All of my friends were technical virgins.
posted by chihiro at 7:35 PM on November 20, 2007


It's funny, but I can't decide how appropriate for today the article is. As a girl currently at uni, I think that my friends and I are much (much much) more relaxed about being single and spending all our saturday nights together, but we also seem to be 'friends' with guys in a way that isn't even suggested in the article, and she doesn't even mention the random hookups that are so common today. I happen to be a member of a terribly incestuous group, where we have actually drawn a map of who has hooked up with who else - and even though everyone is going out with each other, we manage to remain a group who hangs out together with (in my experience) remarkably few problems. And today marriage is not even on the horizon for most students (the only girl I know who married before graduating was pregnant).

Despite all these differences, however, somehow the attitude she conveys still feels familiar.
posted by jacalata at 8:58 PM on November 20, 2007


It reads like the backstory to Mad Men. Thanks for posting it.
posted by gingerbeer at 9:58 PM on November 20, 2007


Interesting, but it doesn't answer the question: is there some way we can send Caitlin Flanagan back to 1957?
posted by Rangeboy at 10:22 PM on November 20, 2007


This woman was a classmate of Sylvia Plath.
posted by brujita at 11:31 PM on November 20, 2007


Fascinating. Thanks for posting it.
posted by Melinika at 11:58 PM on November 20, 2007


neat!
posted by onepapertiger at 10:51 AM on November 22, 2007


This was really interesting; thanks! As the daughter of baby-boomers, I'm really surprised by this article. I had always assumed that the people of my grandparents' generation weren't having sex before marriage as a regular thing. I had no idea that it was fairly common if they were going steady.

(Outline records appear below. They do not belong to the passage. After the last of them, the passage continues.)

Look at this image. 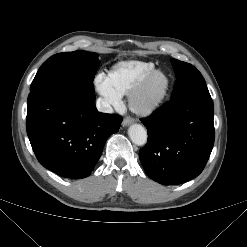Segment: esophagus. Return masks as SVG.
<instances>
[{"mask_svg": "<svg viewBox=\"0 0 247 247\" xmlns=\"http://www.w3.org/2000/svg\"><path fill=\"white\" fill-rule=\"evenodd\" d=\"M133 122H134V119H133V118L127 117V118H125V119L123 120L122 126H123V127H126V126L130 125V124L133 123Z\"/></svg>", "mask_w": 247, "mask_h": 247, "instance_id": "obj_1", "label": "esophagus"}]
</instances>
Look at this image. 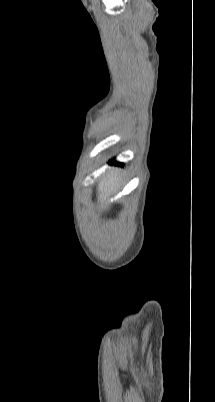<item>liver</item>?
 <instances>
[{"mask_svg":"<svg viewBox=\"0 0 215 402\" xmlns=\"http://www.w3.org/2000/svg\"><path fill=\"white\" fill-rule=\"evenodd\" d=\"M120 188L119 170L113 169L98 182L97 200L101 209H108L107 200Z\"/></svg>","mask_w":215,"mask_h":402,"instance_id":"liver-1","label":"liver"}]
</instances>
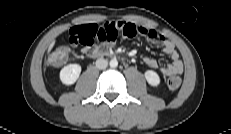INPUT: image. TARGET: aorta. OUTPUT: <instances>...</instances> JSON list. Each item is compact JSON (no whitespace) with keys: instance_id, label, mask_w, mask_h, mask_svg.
Masks as SVG:
<instances>
[{"instance_id":"aorta-1","label":"aorta","mask_w":231,"mask_h":134,"mask_svg":"<svg viewBox=\"0 0 231 134\" xmlns=\"http://www.w3.org/2000/svg\"><path fill=\"white\" fill-rule=\"evenodd\" d=\"M110 67H112V68H115V67H117L118 66V61H117V59H111L110 60Z\"/></svg>"}]
</instances>
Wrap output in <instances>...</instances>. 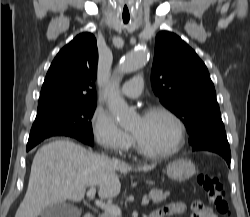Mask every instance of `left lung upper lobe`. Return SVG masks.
Returning <instances> with one entry per match:
<instances>
[{
  "label": "left lung upper lobe",
  "mask_w": 250,
  "mask_h": 217,
  "mask_svg": "<svg viewBox=\"0 0 250 217\" xmlns=\"http://www.w3.org/2000/svg\"><path fill=\"white\" fill-rule=\"evenodd\" d=\"M151 83L160 102L185 124L190 143L212 127L223 125L205 64L174 33L161 31L156 36Z\"/></svg>",
  "instance_id": "5c2ea615"
}]
</instances>
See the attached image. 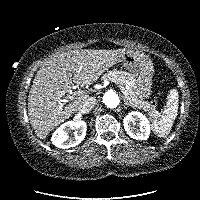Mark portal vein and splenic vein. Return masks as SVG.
I'll return each mask as SVG.
<instances>
[{"instance_id":"portal-vein-and-splenic-vein-1","label":"portal vein and splenic vein","mask_w":200,"mask_h":200,"mask_svg":"<svg viewBox=\"0 0 200 200\" xmlns=\"http://www.w3.org/2000/svg\"><path fill=\"white\" fill-rule=\"evenodd\" d=\"M111 81L114 82V83H116L117 85H119V87H120V89L122 90V93L125 95V97H126L127 99H129L130 102H132V100L130 99V97H129V95H128V90H126V89L121 85V83H120L118 80L113 79V80H111ZM77 93H81V91H77V92L73 93V95L70 96L69 99H70V100H73L74 96H75ZM63 102H67V100H63Z\"/></svg>"}]
</instances>
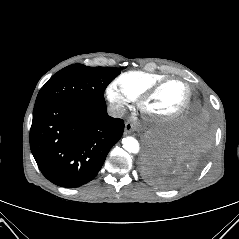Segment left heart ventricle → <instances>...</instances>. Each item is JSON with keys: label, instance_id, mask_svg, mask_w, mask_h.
Wrapping results in <instances>:
<instances>
[{"label": "left heart ventricle", "instance_id": "obj_1", "mask_svg": "<svg viewBox=\"0 0 239 239\" xmlns=\"http://www.w3.org/2000/svg\"><path fill=\"white\" fill-rule=\"evenodd\" d=\"M186 96L187 89L184 84L169 83L148 103V110L154 114L173 113L182 106Z\"/></svg>", "mask_w": 239, "mask_h": 239}]
</instances>
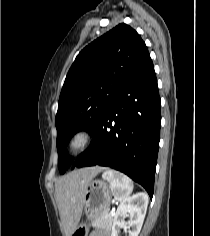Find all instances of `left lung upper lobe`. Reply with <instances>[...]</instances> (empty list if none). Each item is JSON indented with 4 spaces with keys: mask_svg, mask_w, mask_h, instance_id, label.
<instances>
[{
    "mask_svg": "<svg viewBox=\"0 0 210 236\" xmlns=\"http://www.w3.org/2000/svg\"><path fill=\"white\" fill-rule=\"evenodd\" d=\"M151 61L140 35L122 23L86 46L72 64L55 118L60 173L72 163L65 155L80 130L93 133L119 92Z\"/></svg>",
    "mask_w": 210,
    "mask_h": 236,
    "instance_id": "5c2ea615",
    "label": "left lung upper lobe"
}]
</instances>
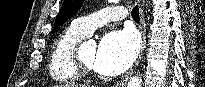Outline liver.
<instances>
[{
    "label": "liver",
    "instance_id": "1",
    "mask_svg": "<svg viewBox=\"0 0 205 87\" xmlns=\"http://www.w3.org/2000/svg\"><path fill=\"white\" fill-rule=\"evenodd\" d=\"M59 87H86V86H83L81 84H66V85H61Z\"/></svg>",
    "mask_w": 205,
    "mask_h": 87
}]
</instances>
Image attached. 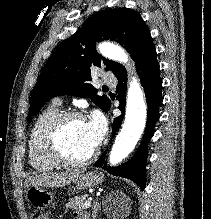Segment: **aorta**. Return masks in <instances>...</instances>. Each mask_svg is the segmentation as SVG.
I'll list each match as a JSON object with an SVG mask.
<instances>
[{"mask_svg":"<svg viewBox=\"0 0 211 219\" xmlns=\"http://www.w3.org/2000/svg\"><path fill=\"white\" fill-rule=\"evenodd\" d=\"M99 51L104 57L127 66L128 56L121 47L102 43L99 45ZM146 116L143 91L137 79L133 78L127 93L125 121L109 155L111 165H117L132 152L144 131Z\"/></svg>","mask_w":211,"mask_h":219,"instance_id":"1","label":"aorta"}]
</instances>
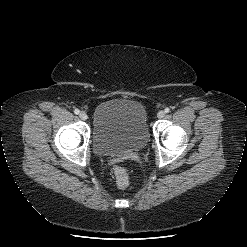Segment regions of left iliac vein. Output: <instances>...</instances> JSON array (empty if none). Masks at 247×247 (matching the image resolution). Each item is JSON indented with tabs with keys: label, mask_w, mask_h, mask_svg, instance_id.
<instances>
[{
	"label": "left iliac vein",
	"mask_w": 247,
	"mask_h": 247,
	"mask_svg": "<svg viewBox=\"0 0 247 247\" xmlns=\"http://www.w3.org/2000/svg\"><path fill=\"white\" fill-rule=\"evenodd\" d=\"M158 118H164L165 117V112L164 111H159L157 114Z\"/></svg>",
	"instance_id": "left-iliac-vein-1"
}]
</instances>
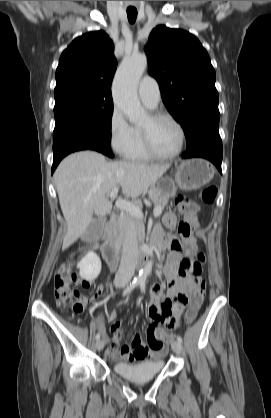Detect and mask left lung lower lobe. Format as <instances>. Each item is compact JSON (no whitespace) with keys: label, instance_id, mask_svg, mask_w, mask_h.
Here are the masks:
<instances>
[{"label":"left lung lower lobe","instance_id":"0a47b994","mask_svg":"<svg viewBox=\"0 0 271 418\" xmlns=\"http://www.w3.org/2000/svg\"><path fill=\"white\" fill-rule=\"evenodd\" d=\"M192 157H201L211 161L221 172L222 141L219 133L197 137L191 145L187 146V151L183 154V158Z\"/></svg>","mask_w":271,"mask_h":418}]
</instances>
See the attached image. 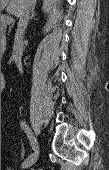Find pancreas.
<instances>
[{
	"label": "pancreas",
	"instance_id": "pancreas-1",
	"mask_svg": "<svg viewBox=\"0 0 109 170\" xmlns=\"http://www.w3.org/2000/svg\"><path fill=\"white\" fill-rule=\"evenodd\" d=\"M6 25L4 24H1V41H2V44L5 45V40H6Z\"/></svg>",
	"mask_w": 109,
	"mask_h": 170
}]
</instances>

And MythMaker has it. This is a great insight into generational norms.
posted by mosessis at 8:11 PM on November 22, 2007


I thought it was really interesting that she noted that the parents of this generation (the ones going to college in the mid-50s) were "Jazz Age" and had been more sexually promiscuous than their children.

I guess it really is cyclical. It's like the children of the '60s hippies turning into Regan conservatives in the '80s, a la Family Ties.